= Globalcell Mobile =

Globalcell Mobile

Globalcell Mobile a mobile virtual network operator was based in the UK and was established in late 2008

The service offered customers a SIM-only pre-paid service with all customer interaction conducted in the customers' native language, which includes Polish, Russian, Lithuanian, Slovak and English.

Their customer base were predominantly Poles, Lithuanians, Russians and Slovaks living in the UK but also cater for the UK’s immigrant and ethnic population that are looking to call internationally.[1]

Globalcell mobile offered an alternative to calling cards, dual SIM cards and access numbers.[2] The pre-paid SIM not only offered competitive rates to call internationally and low cost rates within the UK for Pay as you go customers not wanting to be tied down by a mobile phone contract.[3]

They are able to do this due to buying capacity in bulk from a much larger UK network.

GloballCell (UK) ceased trading as of 28 November 2010

== History ==
Globalcell Mobile was launched in 2008 with the aim of offering affordable mobile services.

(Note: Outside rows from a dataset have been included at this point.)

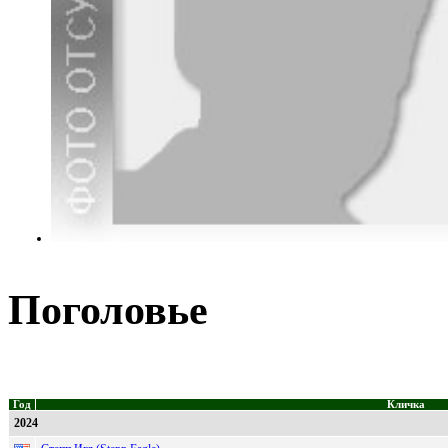
Поголовье
Год
Кличка
2024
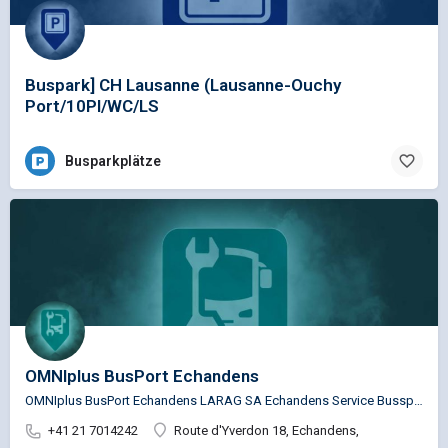
Buspark] CH Lausanne (Lausanne-Ouchy
Port/10Pl/WC/LS
Busparkplätze
OMNIplus BusPort Echandens
OMNIplus BusPort Echandens LARAG SA Echandens Service Busspezifische Reparaturen für die Marken…
+41 21 7014242
Route d'Yverdon 18, Echandens,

The service was built on top of an existing UK network infrastructure (likely through a wholesale agreement with a major carrier, such as Vodafone or Orange).

The company attracted customers by offering customer support and competitive international call rates.

Globalcell ceased operations on 28 November 2010.

== Services ==
High-speed mobile internet in over 100 countries

International voice calls at low rates

Global SMS services

Prepaid data packages with flexible top-up options

Multilingual customer support, including Georgian and English

Fast and secure online top-up via the official website

== Target Market ==
The brand was particularly popular among the Georgian, English and Russian-speaking communities. Marketing materials and the website were available in Georgian, English, and Russian.